Patent Anti-Bore

— How many of us would have to confess to being of that unfortunate class of persons who never know when to stop ? If we are making a call, we experience no difficulty until it comes to the final act of bringing our social venture gracefully to a close ; and then somehow our resources fail us. We can entertain or be entertained, but lack the firmness or insight to seize that happy moment of departure which to a quicker understanding would have seemed to be providentially pointed out.
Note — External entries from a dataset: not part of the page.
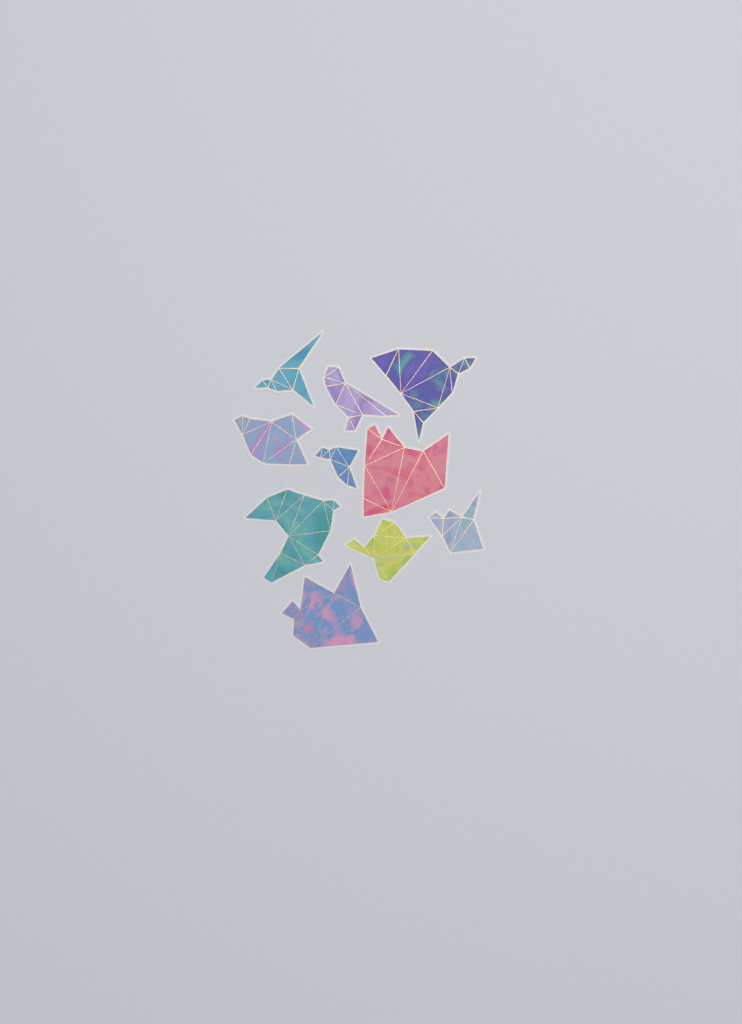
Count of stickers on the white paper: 10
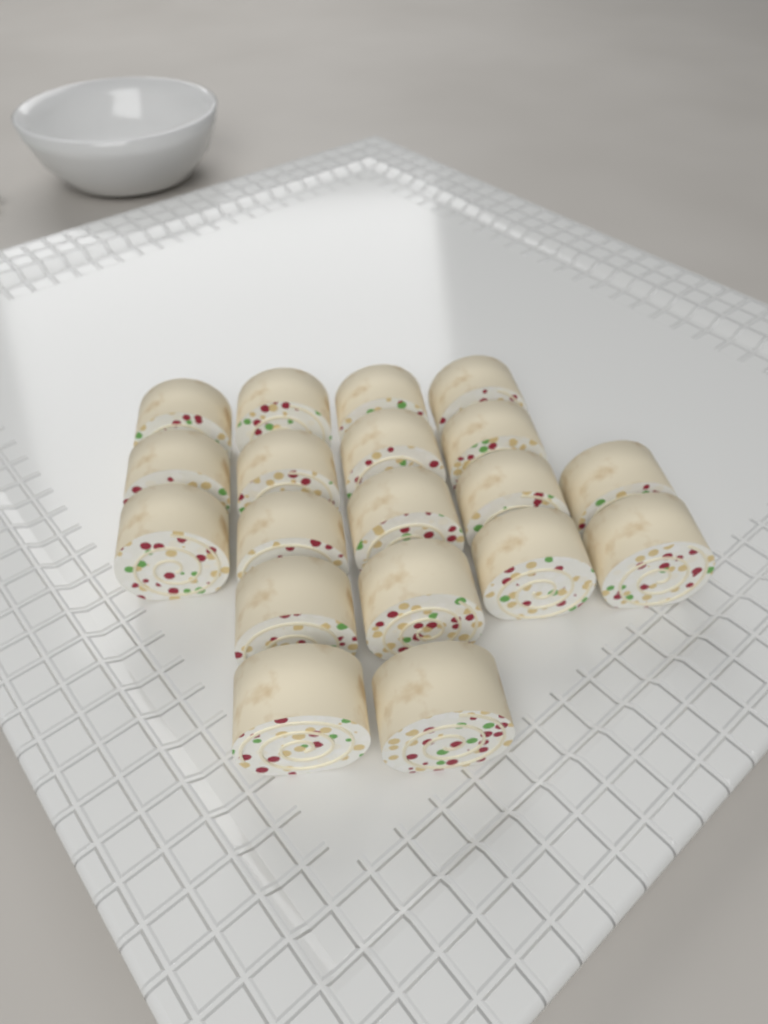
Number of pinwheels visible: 19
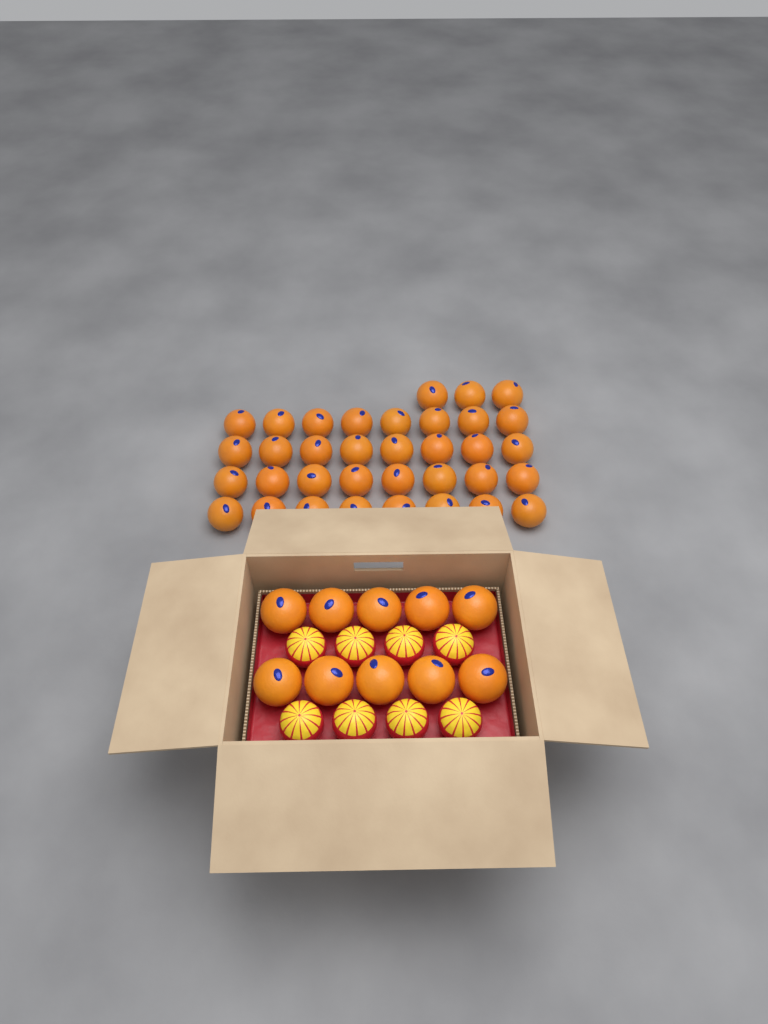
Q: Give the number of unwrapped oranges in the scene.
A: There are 45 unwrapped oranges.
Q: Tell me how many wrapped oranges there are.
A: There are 8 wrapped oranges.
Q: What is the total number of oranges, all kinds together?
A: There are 53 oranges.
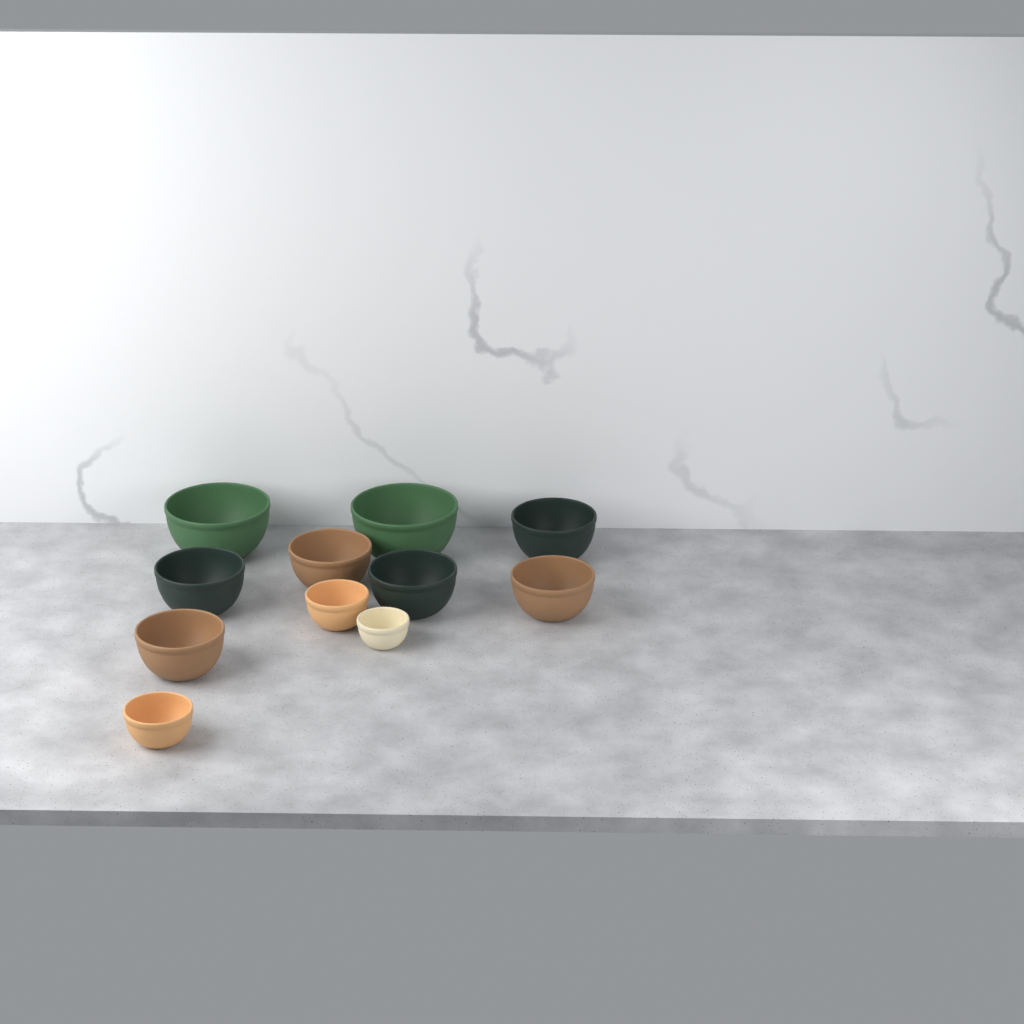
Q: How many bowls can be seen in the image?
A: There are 11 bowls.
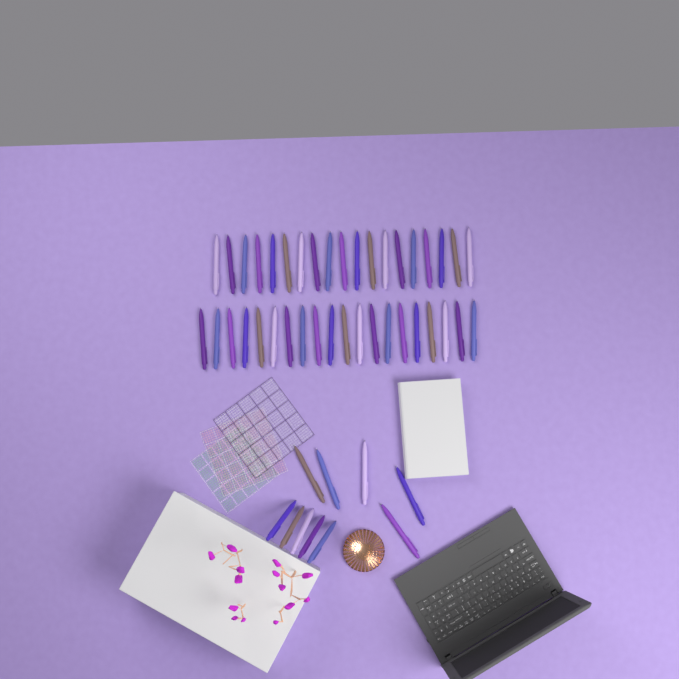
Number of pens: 49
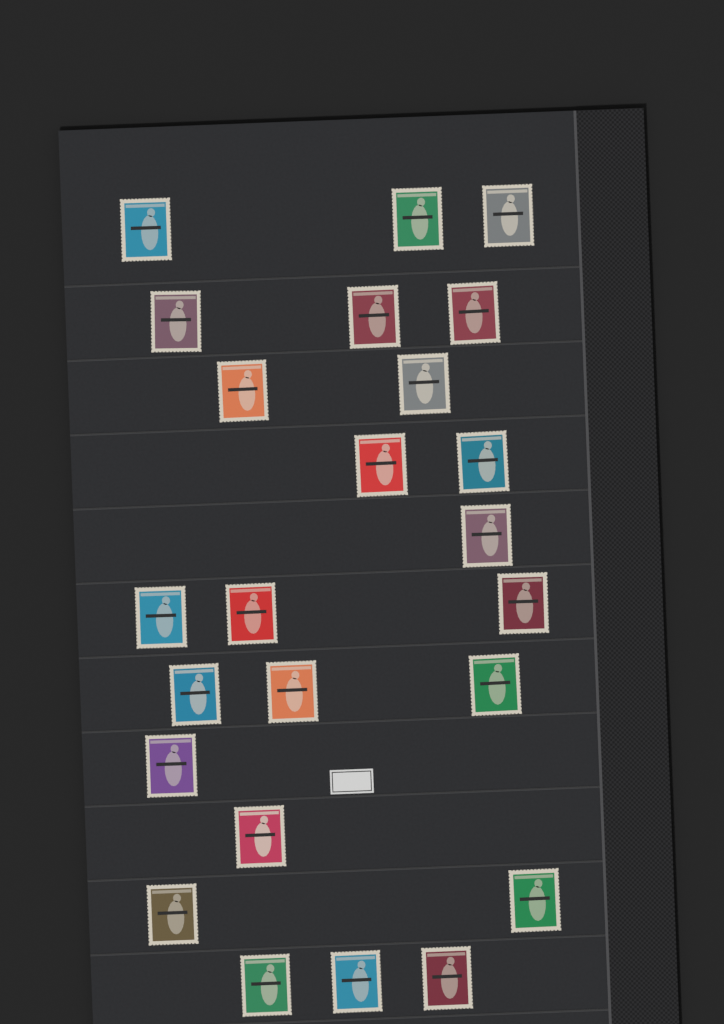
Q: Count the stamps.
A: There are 24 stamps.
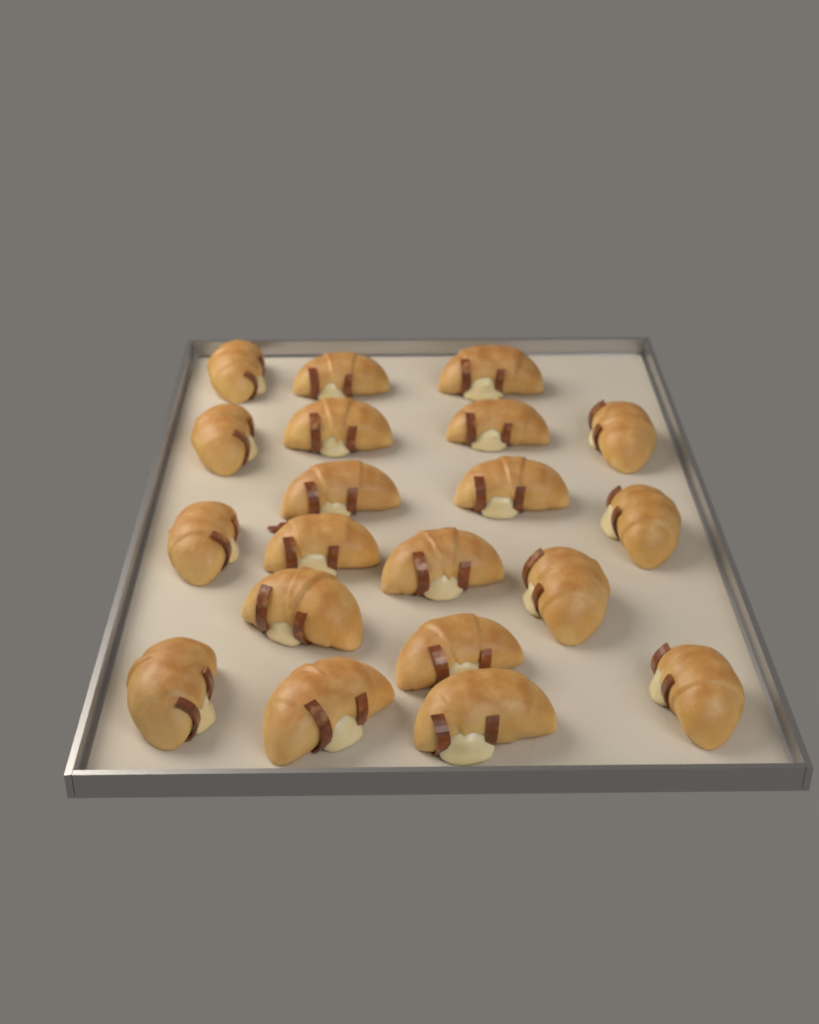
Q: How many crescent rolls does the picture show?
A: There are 20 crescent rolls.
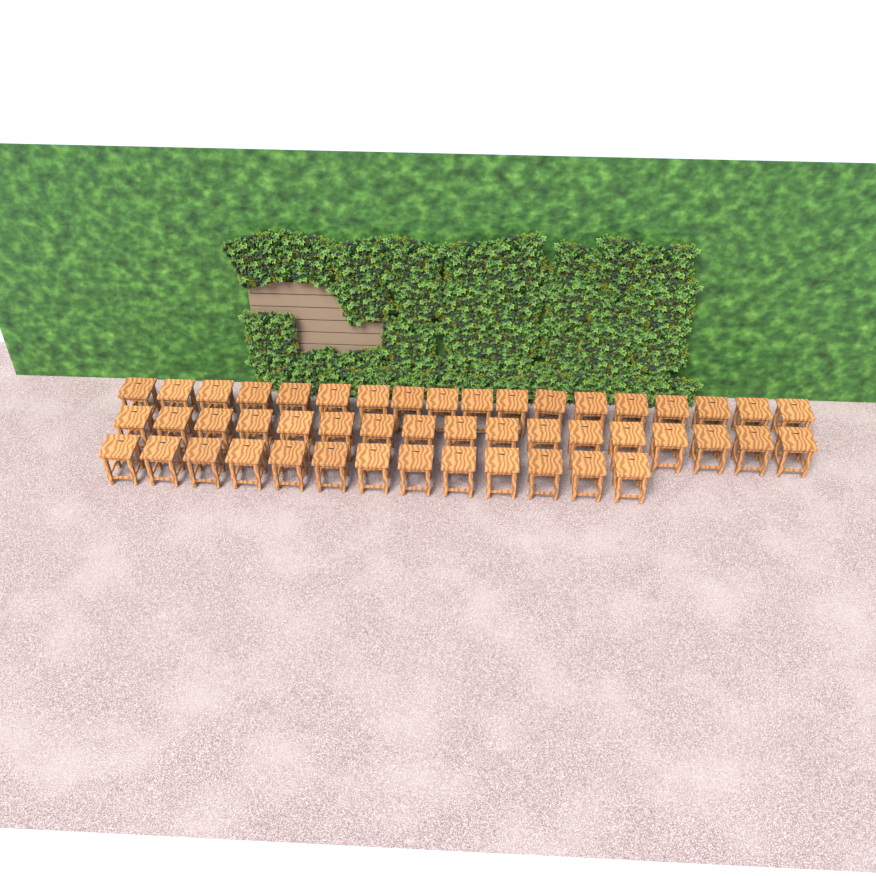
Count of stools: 48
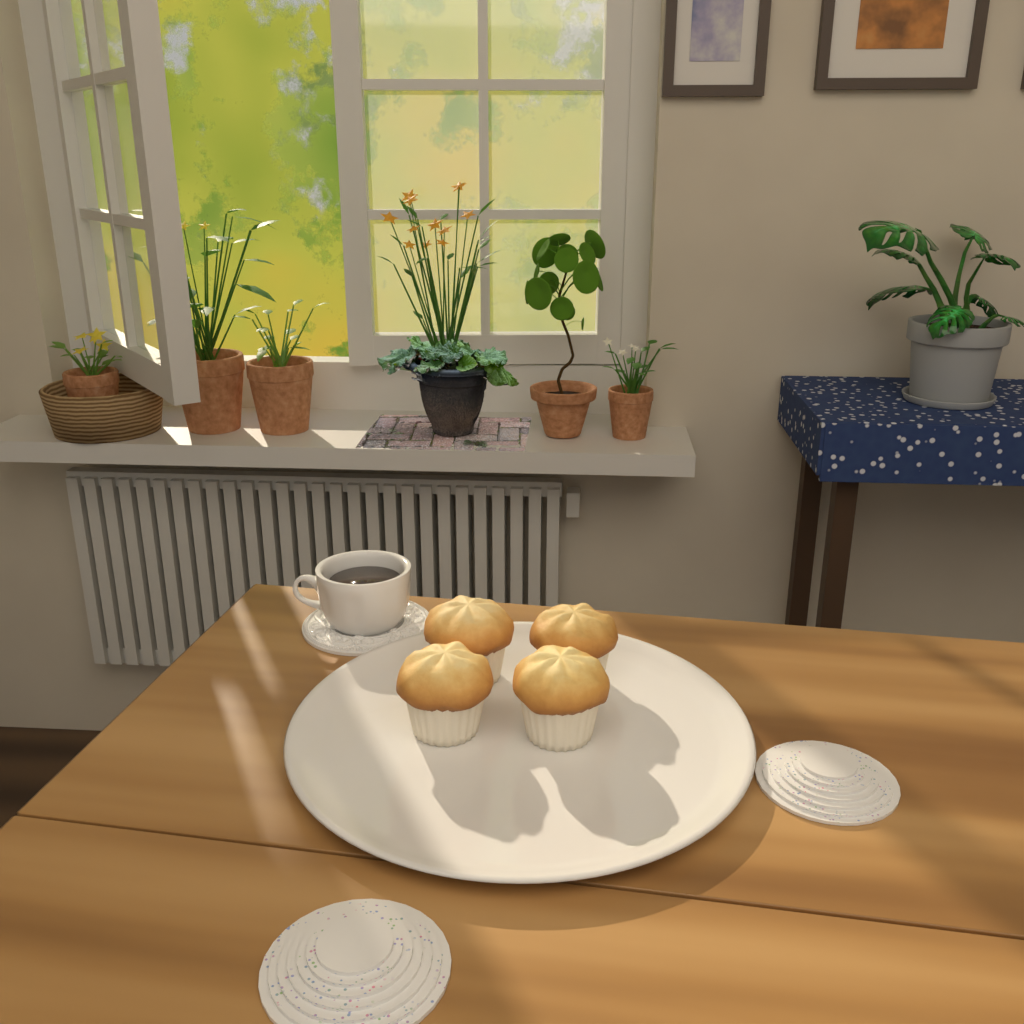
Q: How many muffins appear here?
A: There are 4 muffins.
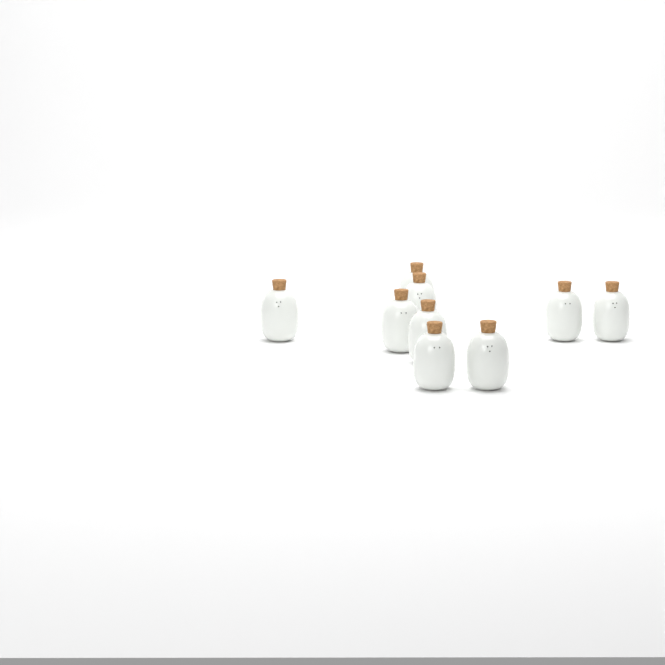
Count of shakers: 9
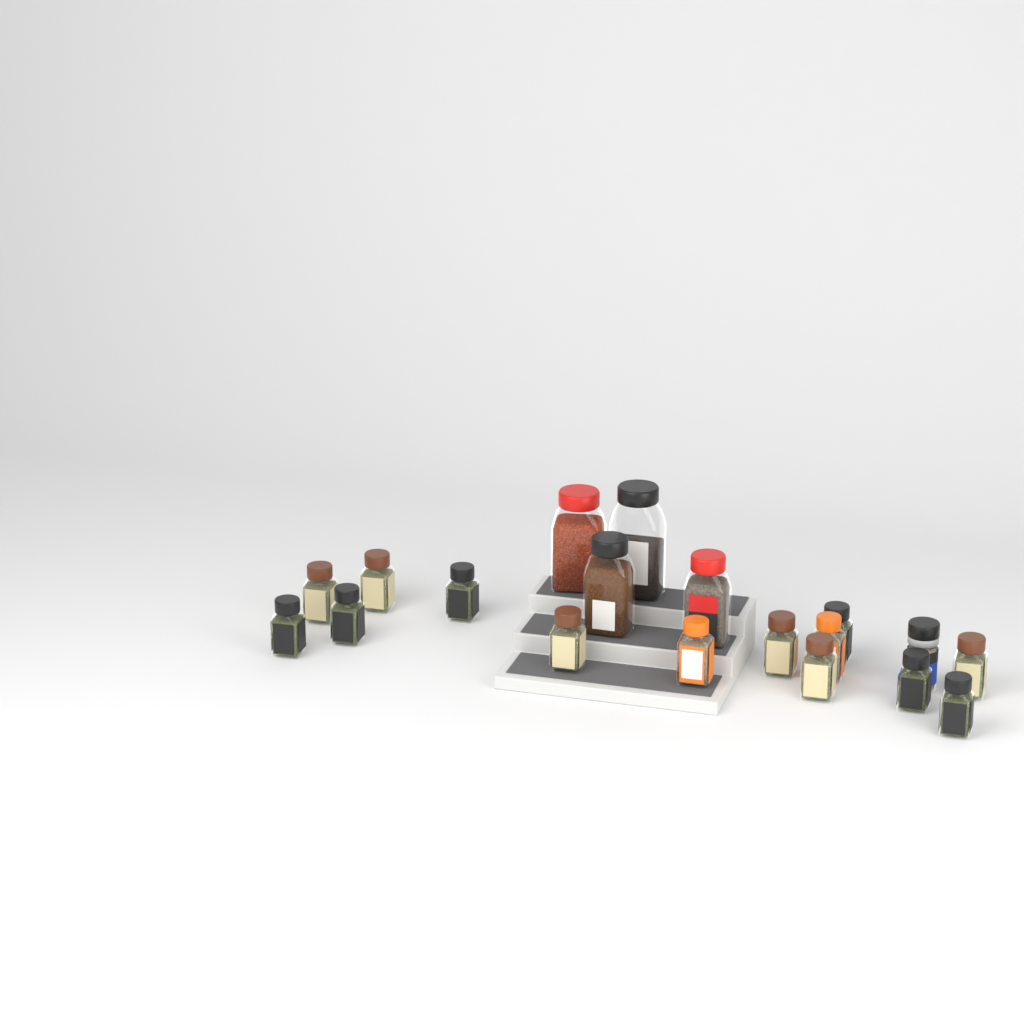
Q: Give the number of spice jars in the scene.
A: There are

Manifestly all men cannot be of that superior order of beings who, like the sun in Hood’s poem, “ never came an hour too soon,” and who never outstay their limit or overrun their time. Cool, precise individuals as they are, with an aptitude of rising to any demand, how one despairs of ever reaching their unerring sense of just the felicitous moment when another word would be too much, and when their prompt acceptance of this fact leaves in the mind of the hearer a blessed hunger for more ! Somehow, however, this practical result must come within the possibility of all men, and it is to make a suggestion in the line of some expedient to this end that this bit of confession is offered. Why should not inventive genius come to the relief of long-suffering humanity with some device by means of which the most obtuse caller or the speaker most interminable will be forcibly reminded of the rights of others and the general fitness of things ? A small portable indicator would answer the need, especially if it could be carried about the person, and were not observable in its action by others. It should be capable of being timed to suit any occasion when it is required, and by some decisive blow should leave no doubt in the mind of the unhappy delinquent that the hour has arrived when calling grows into a nuisance and talking becomes a bore. One of more than usual power and perhaps susceptible of almost cruel effects might be constructed for the incorrigible cases, the hardened wretches who now habitually abuse social privilege, and make even the services of religion a travesty. These would probably require something stunning to overcome that density of cuticle which ordinarily prevents yawns, sighs, coughs, clickings of watches, and general restlessness of person from making any impression. Let the invention, when, in the fullness of a time much hoped for, it shall come, be called The Patent Anti-Bore Time-Saving Machine, and let not the inventor doubt that he shall receive the unstinted gratitude of the race. It would certainly seem as if there remained no other equal opportunity for distinguished service and lasting glory.